Tienen incrustados cosméticos, espejos y termómetros que remiten a un cuerpo no
carnal, sino más fantástico. Una maleta gigante con pinches de hierro, un
perchero que puede ser encendido y arder las prendas guardadas, un tender de
metal, pesado y opaco, con trenzas de niña que cuelgan y se enredan.
Maquinaciones o huellas de un paisaje irreconocible, al parecer provenientes de
orbes soñadas. Construcciones tautológicas y contradictorias en su función
práctica y que al mismo tiempo muestran, con impunidad, su falla constitutiva.
La
síntesis del cuerpo, en el ritmo y la materia
El cuerpo, en las obras de San Jorge, se encuentra
tomado, usurpado, por órganos propios y órganos ajenos. El cuerpo, en su
potencia femenina se presenta fragmentado en su porción terráquea: la
proyección inferior que baila sobre el mundo. Un
injerto peligroso de un vestido transparente, sobrevive a la memoria. Es la
incisión inicial o el recuerdo de un nacimiento prematuro, de una melodía
lejana y siniestra. Es que todo recuerdo puede ser anticipatorio, más allá del
umbral el pasado es la única llave y el acontecimiento futuro que esperará
fielmente ser recordado. En este sentido, la danza de San Jorge es un ritual
que busca reinventar en su propio esqueleto, los órganos que oscilan entre el pasado
y el presente, los cuerpos flotantes del porvenir. Así negada y ausente, en esa
entidad que fue averiada, la caja torácica de huesos contenedores es invisible.
La respiración se torna lenta sugestión de un susurro. El áspero sonido
pulmonar es suplantado por una música paralela y simultánea de flautas livianas
en las piernas danzando.

Datos extraídos:
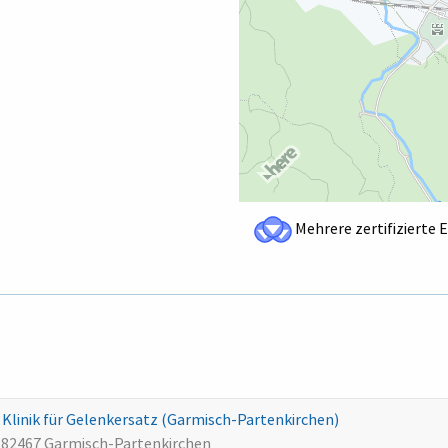
Mehrere zertifizierte 
linik für Gelenkersatz (Garmisch-Partenkirchen)
 82467 Garmisch-Partenkirchen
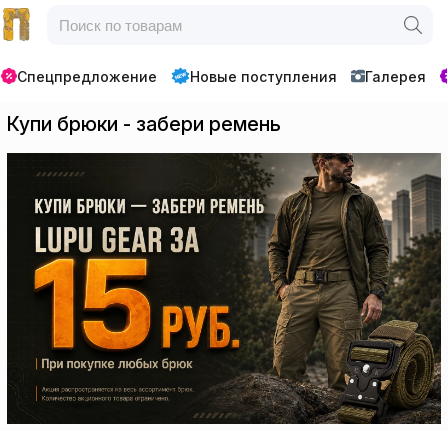
Спецпредложение
Новые поступления
Галерея
Купи брюки - забери ремень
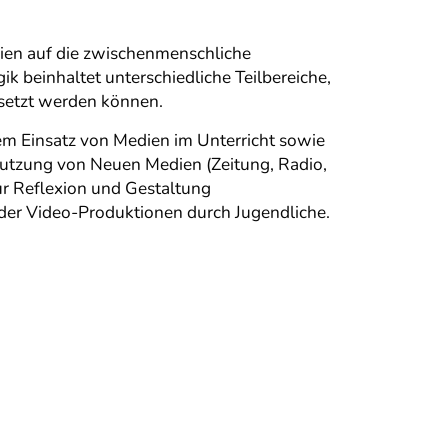
en auf die zwischenmenschliche
einhaltet unterschiedliche Teilbereiche,
esetzt werden können.
dem Einsatz von Medien im Unterricht sowie
Nutzung von Neuen Medien (Zeitung, Radio,
r Reflexion und Gestaltung
oder Video-Produktionen durch Jugendliche.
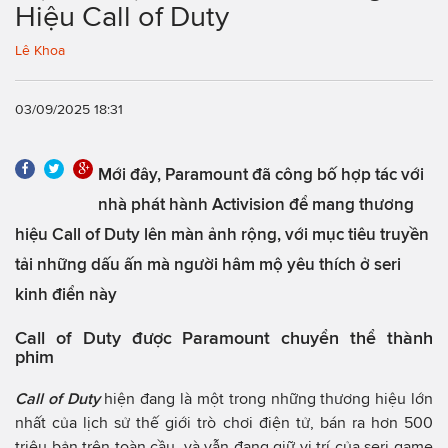
Hiệu Call of Duty
Lê Khoa
03/09/2025 18:31
Mới đây, Paramount đã công bố hợp tác với
nhà phát hành Activision để mang thương
hiệu Call of Duty lên màn ảnh rộng, với mục tiêu truyền
tải những dấu ấn mà người hâm mộ yêu thích ở seri
kinh điển này
Call of Duty được Paramount chuyển thể thành
phim
Call of Duty
hiện đang là một trong những thương hiệu lớn
nhất của lịch sử thế giới trò chơi điện tử, bán ra hơn 500
triệu bản trên toàn cầu, và vẫn đang giữ vị trí của seri game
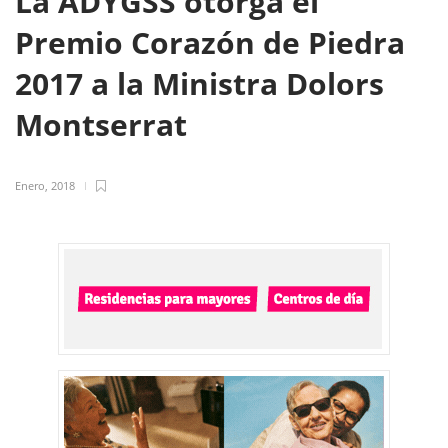
La ADYGSS otorga el
Premio Corazón de Piedra
2017 a la Ministra Dolors
Montserrat
Enero, 2018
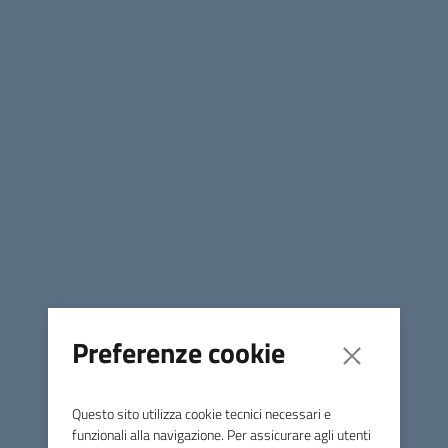
Condividi
Convocazione Consiglio Comunale del 29.04.2026
Convocazione Consiglio
Comunale del 29.04.2026
Preferenze cookie
Questo sito utilizza cookie tecnici necessari e
funzionali alla navigazione. Per assicurare agli utenti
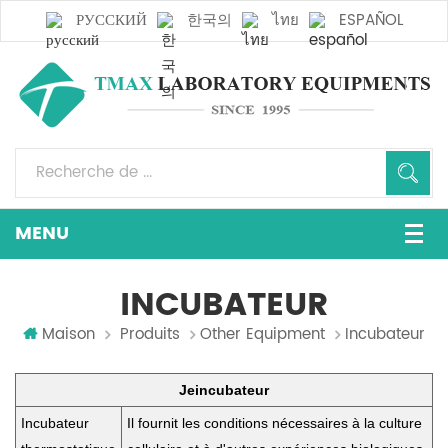
РУССКИЙ
한국의
ไทย
ESPAÑOL
INCUBATEUR
Maison
Produits
Other Equipment
Incubateur
Je
incubateur
Incubateur
Il fournit les conditions nécessaires à la culture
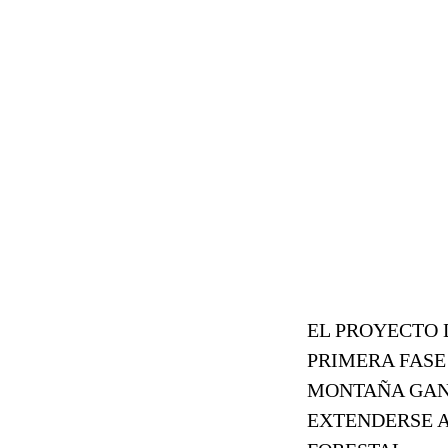
EL PROYECTO 
PRIMERA FASE
MONTAÑA GANA
EXTENDERSE A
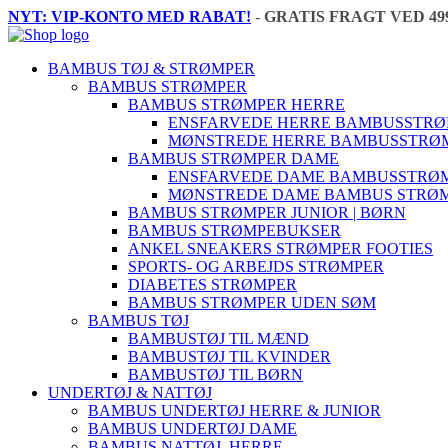
NYT: VIP-KONTO MED RABAT!
-
GRATIS FRAGT VED 49
BAMBUS TØJ & STRØMPER
BAMBUS STRØMPER
BAMBUS STRØMPER HERRE
ENSFARVEDE HERRE BAMBUSSTR
MØNSTREDE HERRE BAMBUSSTRØ
BAMBUS STRØMPER DAME
ENSFARVEDE DAME BAMBUSSTRØ
MØNSTREDE DAME BAMBUS STRØ
BAMBUS STRØMPER JUNIOR | BØRN
BAMBUS STRØMPEBUKSER
ANKEL SNEAKERS STRØMPER FOOTIES
SPORTS- OG ARBEJDS STRØMPER
DIABETES STRØMPER
BAMBUS STRØMPER UDEN SØM
BAMBUS TØJ
BAMBUSTØJ TIL MÆND
BAMBUSTØJ TIL KVINDER
BAMBUSTØJ TIL BØRN
UNDERTØJ & NATTØJ
BAMBUS UNDERTØJ HERRE & JUNIOR
BAMBUS UNDERTØJ DAME
BAMBUS NATTØJ, HERRE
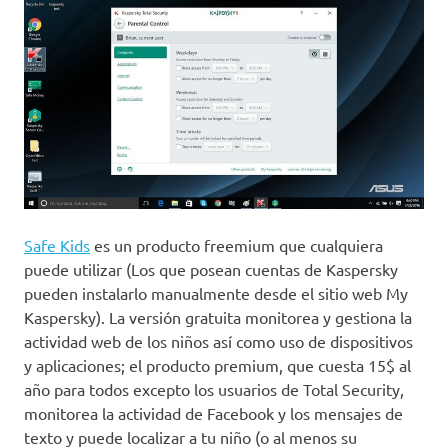
Safe Kids
es un producto freemium que cualquiera
puede utilizar (Los que posean cuentas de Kaspersky
pueden instalarlo manualmente desde el sitio web My
Kaspersky). La versión gratuita monitorea y gestiona la
actividad web de los niños así como uso de dispositivos
y aplicaciones; el producto premium, que cuesta 15$ al
año para todos excepto los usuarios de Total Security,
monitorea la actividad de Facebook y los mensajes de
texto y puede localizar a tu niño (o al menos su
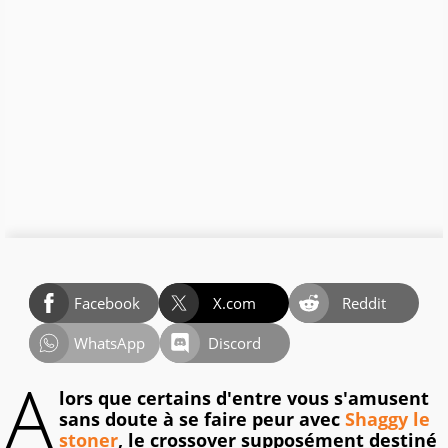
Facebook
X.com
Reddit
WhatsApp
Discord
A
lors que certains d'entre vous s'amusent
sans doute à se faire peur avec
Shaggy le
stoner
, le crossover supposément destiné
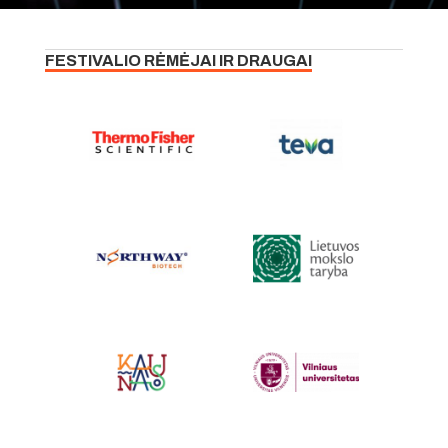
FESTIVALIO RĖMĖJAI IR DRAUGAI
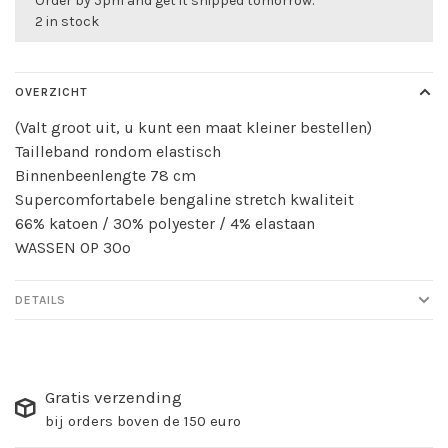
Order by 5pm and get it shipped tomorrow.
2 in stock
OVERZICHT
(Valt groot uit, u kunt een maat kleiner bestellen)
Tailleband rondom elastisch
Binnenbeenlengte 78 cm
Supercomfortabele bengaline stretch kwaliteit
66% katoen / 30% polyester / 4% elastaan
WASSEN OP 30º
DETAILS
Gratis verzending
bij orders boven de 150 euro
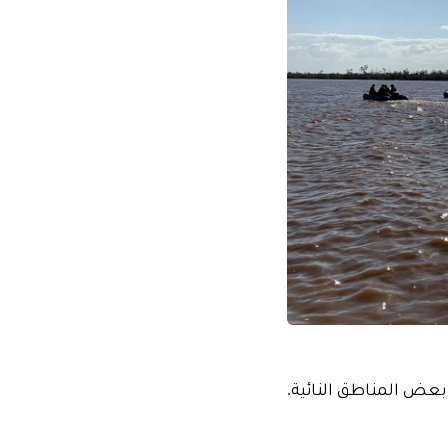
عض المناطق النائية.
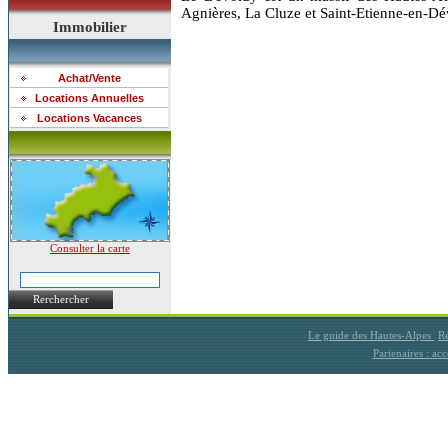
Agnières, La Cluze et Saint-Etienne-en-Dé
Immobilier
Achat/Vente
Locations Annuelles
Locations Vacances
Consulter la carte
Rerchercher
Le guide des Hautes-Alpes
Ré
Partenaires : a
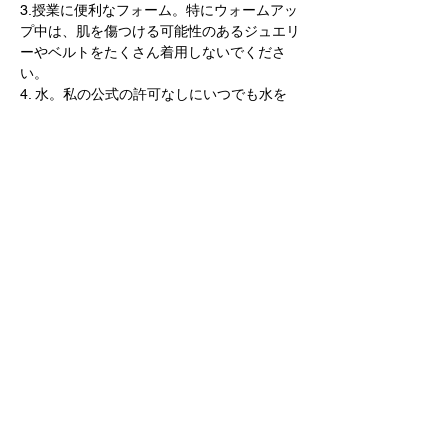
3.授業に便利なフォーム。特にウォームアッ
プ中は、肌を傷つける可能性のあるジュエリ
ーやベルトをたくさん着用しないでくださ
い。
4. 水。私の公式の許可なしにいつでも水を
飲んでください！私はめったに飲みません。
水分バランスを自分でコントロールしてくだ
さい. 
5. あなた! 
また会いましょう! 
切符売場
販売終了
チケットの種類
ズーム＋録画
オンライン セッション プラス オフラ
インまたは資料の繰り返しの記録を送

Actividades propuestas:
1) Responde, a partir del fragmento del documento sobre las obras de San Jorge:
(a) ¿Qué objetos tienen incrustados, según la primera oración?
(b) ¿Qué cuelga del tender de metal y se enreda?
(c) ¿Qué suplanta al áspero sonido pulmonar?
2) Traduce al inglés esta oración del fragmento del documento: "La respiración se torna lenta sugestión de un susurro."
3) Retoma el fragmento del documento sobre las obras de San Jorge y continúalo a partir de su última oración.

Respuestas por actividad:
1)
(a) Cosméticos, espejos y termómetros.
(b) Trenzas de niña.
(c) Una música paralela y simultánea de flautas livianas en las piernas danzando.

2) Breathing becomes the slow suggestion of a whisper.

3)
La operatoria del ritmo es la potencia de un acorde,
que configura siluetas a modo de cartel, premoniciones vibrantes, instantáneas
provisorias, montadas en escenarios y luminarias de resplandor irresistible.
Cada retablo privado, que la mente proyecta, es a su vez una dislocación, un
fuera de foco en ese teatro sin telón. El espacio de la obra, tanto de los
dibujos como de los objetos, esta impregnado de un clima que se regodea en el
límite de las formas, los reflejos de los resplandores. El color esfumándose
por las grietas de los contornos, son inseparables de la danza, sin ellos no
hay baile. Es la materia la que está subsumida al desplazamiento. Es esa misma
materia abierta y la fisura del vestido, las que invitan a las piernas a
deslizar su osamenta. Frente a nosotros un espejo, estelas y giros de pulsiones
subterráneas nacidas en la cavernas de un cráneo o de un útero, bisecciones de
un cuerpo en nacimiento, que aguarda ser relámpago de su propio recuerdo.